■ **What the task asks**
Could you set down exactly the lines in the records below between the line holding "Create new thing" and the line holding "1. Go to Vercel", inclusive?

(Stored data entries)

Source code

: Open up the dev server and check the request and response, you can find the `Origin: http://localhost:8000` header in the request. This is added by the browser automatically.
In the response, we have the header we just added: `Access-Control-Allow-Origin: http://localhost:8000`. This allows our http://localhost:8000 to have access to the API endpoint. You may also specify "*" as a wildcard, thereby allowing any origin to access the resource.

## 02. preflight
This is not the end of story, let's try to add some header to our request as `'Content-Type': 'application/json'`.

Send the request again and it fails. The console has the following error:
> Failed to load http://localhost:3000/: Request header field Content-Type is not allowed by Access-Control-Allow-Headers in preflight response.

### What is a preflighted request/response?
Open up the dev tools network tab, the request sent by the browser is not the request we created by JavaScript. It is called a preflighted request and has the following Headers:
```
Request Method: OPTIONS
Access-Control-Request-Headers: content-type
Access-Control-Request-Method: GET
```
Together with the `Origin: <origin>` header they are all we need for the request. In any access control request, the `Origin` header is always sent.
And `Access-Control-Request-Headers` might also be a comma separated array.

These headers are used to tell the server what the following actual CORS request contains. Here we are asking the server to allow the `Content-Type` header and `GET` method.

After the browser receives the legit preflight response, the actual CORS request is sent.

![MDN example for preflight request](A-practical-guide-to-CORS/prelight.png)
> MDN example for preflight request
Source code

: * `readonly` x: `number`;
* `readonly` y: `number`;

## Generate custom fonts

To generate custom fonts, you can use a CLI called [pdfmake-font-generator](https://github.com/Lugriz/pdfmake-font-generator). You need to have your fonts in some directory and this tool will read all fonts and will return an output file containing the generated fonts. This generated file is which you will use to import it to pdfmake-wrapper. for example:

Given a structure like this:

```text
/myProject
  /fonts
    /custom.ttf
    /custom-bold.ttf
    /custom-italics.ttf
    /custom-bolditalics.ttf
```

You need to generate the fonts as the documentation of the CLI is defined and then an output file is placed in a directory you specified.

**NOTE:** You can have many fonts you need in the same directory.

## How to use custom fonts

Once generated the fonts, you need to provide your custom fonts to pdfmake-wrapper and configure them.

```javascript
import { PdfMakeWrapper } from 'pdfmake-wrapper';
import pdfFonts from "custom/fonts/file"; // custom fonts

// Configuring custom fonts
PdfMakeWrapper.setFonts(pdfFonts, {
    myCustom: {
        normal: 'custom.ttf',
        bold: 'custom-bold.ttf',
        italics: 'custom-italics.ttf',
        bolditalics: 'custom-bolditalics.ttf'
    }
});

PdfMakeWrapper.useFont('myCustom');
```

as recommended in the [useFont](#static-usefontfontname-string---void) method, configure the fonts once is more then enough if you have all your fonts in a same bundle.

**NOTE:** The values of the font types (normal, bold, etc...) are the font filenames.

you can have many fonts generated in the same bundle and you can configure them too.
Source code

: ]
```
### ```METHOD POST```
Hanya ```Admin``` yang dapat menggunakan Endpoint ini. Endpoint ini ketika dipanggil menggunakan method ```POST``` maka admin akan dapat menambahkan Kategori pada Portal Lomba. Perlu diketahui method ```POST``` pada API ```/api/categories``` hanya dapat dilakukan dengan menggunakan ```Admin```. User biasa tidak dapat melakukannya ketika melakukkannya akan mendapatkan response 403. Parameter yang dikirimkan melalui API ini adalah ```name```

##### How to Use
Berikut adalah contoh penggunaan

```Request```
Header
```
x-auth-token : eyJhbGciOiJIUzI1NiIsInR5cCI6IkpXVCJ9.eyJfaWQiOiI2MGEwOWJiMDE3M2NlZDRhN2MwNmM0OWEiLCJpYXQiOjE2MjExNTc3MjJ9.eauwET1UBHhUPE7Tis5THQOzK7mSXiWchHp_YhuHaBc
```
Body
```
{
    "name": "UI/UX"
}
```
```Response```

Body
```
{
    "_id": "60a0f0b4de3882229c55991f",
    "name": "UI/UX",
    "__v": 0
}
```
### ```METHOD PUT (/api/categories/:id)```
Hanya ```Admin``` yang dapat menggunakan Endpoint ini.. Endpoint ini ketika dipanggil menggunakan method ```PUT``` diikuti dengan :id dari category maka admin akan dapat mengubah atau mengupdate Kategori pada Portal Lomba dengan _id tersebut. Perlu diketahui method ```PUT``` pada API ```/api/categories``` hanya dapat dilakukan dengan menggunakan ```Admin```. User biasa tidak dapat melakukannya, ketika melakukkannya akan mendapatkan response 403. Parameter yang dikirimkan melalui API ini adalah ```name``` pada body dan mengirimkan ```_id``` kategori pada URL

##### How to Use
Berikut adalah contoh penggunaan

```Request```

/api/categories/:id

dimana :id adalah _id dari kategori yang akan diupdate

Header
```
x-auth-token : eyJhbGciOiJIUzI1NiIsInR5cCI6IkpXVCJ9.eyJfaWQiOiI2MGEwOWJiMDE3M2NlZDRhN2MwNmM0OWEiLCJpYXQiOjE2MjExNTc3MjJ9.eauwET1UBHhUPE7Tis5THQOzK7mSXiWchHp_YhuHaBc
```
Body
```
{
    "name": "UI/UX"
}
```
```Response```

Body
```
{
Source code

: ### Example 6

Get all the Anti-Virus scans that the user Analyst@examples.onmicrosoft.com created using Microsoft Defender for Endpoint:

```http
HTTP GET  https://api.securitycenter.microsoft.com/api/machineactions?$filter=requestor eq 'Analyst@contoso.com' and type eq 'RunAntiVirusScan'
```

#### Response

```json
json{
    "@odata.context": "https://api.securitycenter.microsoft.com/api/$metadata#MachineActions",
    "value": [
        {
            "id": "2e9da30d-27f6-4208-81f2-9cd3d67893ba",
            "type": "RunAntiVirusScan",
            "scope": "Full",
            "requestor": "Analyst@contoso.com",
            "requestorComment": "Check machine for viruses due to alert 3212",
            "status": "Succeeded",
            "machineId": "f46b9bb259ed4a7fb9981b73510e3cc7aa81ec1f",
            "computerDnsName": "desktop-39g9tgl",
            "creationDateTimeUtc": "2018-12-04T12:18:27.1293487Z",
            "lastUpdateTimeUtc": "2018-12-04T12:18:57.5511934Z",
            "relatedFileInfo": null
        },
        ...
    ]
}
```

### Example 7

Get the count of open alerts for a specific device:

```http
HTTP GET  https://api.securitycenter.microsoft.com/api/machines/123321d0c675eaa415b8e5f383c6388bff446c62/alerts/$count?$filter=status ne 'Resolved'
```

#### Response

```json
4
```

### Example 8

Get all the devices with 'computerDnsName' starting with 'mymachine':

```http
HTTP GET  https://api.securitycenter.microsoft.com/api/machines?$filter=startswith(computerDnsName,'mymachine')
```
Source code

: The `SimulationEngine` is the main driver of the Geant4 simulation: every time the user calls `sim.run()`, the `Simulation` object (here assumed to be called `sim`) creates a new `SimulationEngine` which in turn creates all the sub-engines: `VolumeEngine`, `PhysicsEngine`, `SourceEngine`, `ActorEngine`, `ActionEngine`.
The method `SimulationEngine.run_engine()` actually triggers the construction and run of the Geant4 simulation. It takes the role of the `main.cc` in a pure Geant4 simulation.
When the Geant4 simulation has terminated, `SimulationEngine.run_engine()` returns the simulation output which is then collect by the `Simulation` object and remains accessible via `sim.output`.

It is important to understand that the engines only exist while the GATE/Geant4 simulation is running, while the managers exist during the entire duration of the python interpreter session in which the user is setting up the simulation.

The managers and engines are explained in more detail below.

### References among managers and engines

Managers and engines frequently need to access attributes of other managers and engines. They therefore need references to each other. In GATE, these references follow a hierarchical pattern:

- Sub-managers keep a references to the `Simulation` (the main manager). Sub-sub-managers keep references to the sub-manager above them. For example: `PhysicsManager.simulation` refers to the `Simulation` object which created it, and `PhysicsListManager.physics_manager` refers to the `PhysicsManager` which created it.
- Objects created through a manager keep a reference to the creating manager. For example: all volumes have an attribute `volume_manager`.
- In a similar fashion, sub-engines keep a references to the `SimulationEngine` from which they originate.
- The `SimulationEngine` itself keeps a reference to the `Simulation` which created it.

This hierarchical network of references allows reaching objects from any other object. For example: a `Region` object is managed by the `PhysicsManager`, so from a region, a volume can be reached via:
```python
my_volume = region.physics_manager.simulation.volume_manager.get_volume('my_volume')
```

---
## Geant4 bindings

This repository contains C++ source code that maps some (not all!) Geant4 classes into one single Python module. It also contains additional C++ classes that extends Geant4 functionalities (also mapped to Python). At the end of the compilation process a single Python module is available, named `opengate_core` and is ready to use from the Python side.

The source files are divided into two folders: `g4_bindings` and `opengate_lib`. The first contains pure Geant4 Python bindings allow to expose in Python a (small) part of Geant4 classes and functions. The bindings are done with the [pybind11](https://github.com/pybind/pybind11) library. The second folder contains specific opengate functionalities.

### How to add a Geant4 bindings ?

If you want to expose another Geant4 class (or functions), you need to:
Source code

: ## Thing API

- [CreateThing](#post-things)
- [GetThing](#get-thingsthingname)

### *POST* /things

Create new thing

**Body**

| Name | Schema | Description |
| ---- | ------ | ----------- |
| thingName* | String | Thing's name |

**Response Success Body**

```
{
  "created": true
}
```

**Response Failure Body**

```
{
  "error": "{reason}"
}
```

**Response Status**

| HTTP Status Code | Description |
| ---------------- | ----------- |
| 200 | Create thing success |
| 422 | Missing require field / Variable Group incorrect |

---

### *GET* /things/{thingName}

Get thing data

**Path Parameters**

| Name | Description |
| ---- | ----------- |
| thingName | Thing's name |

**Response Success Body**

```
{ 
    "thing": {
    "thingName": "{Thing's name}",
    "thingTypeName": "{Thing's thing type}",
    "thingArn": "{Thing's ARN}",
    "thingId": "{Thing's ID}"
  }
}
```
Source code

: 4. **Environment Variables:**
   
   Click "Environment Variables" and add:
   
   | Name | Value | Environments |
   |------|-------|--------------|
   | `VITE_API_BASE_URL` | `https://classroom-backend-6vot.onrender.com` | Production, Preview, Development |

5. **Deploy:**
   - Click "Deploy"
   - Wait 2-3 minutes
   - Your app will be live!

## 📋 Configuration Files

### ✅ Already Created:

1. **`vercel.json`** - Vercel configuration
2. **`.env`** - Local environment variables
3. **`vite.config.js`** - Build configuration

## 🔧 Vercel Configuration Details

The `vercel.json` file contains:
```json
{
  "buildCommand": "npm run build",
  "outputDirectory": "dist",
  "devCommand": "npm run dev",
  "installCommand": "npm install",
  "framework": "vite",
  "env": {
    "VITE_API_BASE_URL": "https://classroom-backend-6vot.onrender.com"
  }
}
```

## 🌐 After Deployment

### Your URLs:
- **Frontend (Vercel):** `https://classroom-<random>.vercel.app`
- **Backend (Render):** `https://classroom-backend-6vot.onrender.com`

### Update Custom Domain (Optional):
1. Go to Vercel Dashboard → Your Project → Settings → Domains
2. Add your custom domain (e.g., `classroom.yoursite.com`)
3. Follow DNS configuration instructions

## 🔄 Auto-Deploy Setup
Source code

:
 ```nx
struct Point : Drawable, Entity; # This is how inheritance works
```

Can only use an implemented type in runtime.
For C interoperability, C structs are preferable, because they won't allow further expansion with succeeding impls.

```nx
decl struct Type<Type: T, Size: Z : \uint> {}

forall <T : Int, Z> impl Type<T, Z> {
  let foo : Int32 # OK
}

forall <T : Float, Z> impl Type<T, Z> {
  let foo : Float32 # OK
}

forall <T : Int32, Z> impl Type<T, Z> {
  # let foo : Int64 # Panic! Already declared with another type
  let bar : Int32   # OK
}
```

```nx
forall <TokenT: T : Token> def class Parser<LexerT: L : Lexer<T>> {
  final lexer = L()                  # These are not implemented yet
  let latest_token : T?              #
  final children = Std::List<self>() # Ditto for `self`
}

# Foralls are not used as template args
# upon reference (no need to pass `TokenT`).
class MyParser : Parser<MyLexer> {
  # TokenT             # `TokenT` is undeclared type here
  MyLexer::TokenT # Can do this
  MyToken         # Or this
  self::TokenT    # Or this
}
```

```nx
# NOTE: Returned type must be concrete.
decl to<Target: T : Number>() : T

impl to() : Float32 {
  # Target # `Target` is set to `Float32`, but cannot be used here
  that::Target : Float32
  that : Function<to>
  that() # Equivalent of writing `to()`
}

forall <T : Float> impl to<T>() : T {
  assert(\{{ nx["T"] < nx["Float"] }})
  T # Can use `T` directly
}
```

■ **Answer to the problem**
Create new thing

**Body**

| Name | Schema | Description |
| ---- | ------ | ----------- |
| thingName* | String | Thing's name |

**Response Success Body**

```
{
  "created": true
}
```

**Response Failure Body**

```
{
  "error": "{reason}"
}
```

**Response Status**

| HTTP Status Code | Description |
| ---------------- | ----------- |
| 200 | Create thing success |
| 422 | Missing require field / Variable Group incorrect |

---

### *GET* /things/{thingName}

Get thing data

**Path Parameters**

| Name | Description |
| ---- | ----------- |
| thingName | Thing's name |

**Response Success Body**

```
{ 
    "thing": {
    "thingName": "{Thing's name}",
    "thingTypeName": "{Thing's thing type}",
    "thingArn": "{Thing's ARN}",
    "thingId": "{Thing's ID}"
  }
}
```
Source code

: 4. **Environment Variables:**
   
   Click "Environment Variables" and add:
   
   | Name | Value | Environments |
   |------|-------|--------------|
   | `VITE_API_BASE_URL` | `https://classroom-backend-6vot.onrender.com` | Production, Preview, Development |

5. **Deploy:**
   - Click "Deploy"
   - Wait 2-3 minutes
   - Your app will be live!

## 📋 Configuration Files

### ✅ Already Created:

1. **`vercel.json`** - Vercel configuration
2. **`.env`** - Local environment variables
3. **`vite.config.js`** - Build configuration

## 🔧 Vercel Configuration Details

The `vercel.json` file contains:
```json
{
  "buildCommand": "npm run build",
  "outputDirectory": "dist",
  "devCommand": "npm run dev",
  "installCommand": "npm install",
  "framework": "vite",
  "env": {
    "VITE_API_BASE_URL": "https://classroom-backend-6vot.onrender.com"
  }
}
```

## 🌐 After Deployment

### Your URLs:
- **Frontend (Vercel):** `https://classroom-<random>.vercel.app`
- **Backend (Render):** `https://classroom-backend-6vot.onrender.com`

### Update Custom Domain (Optional):
1. Go to Vercel Dashboard → Your Project → Settings → Domains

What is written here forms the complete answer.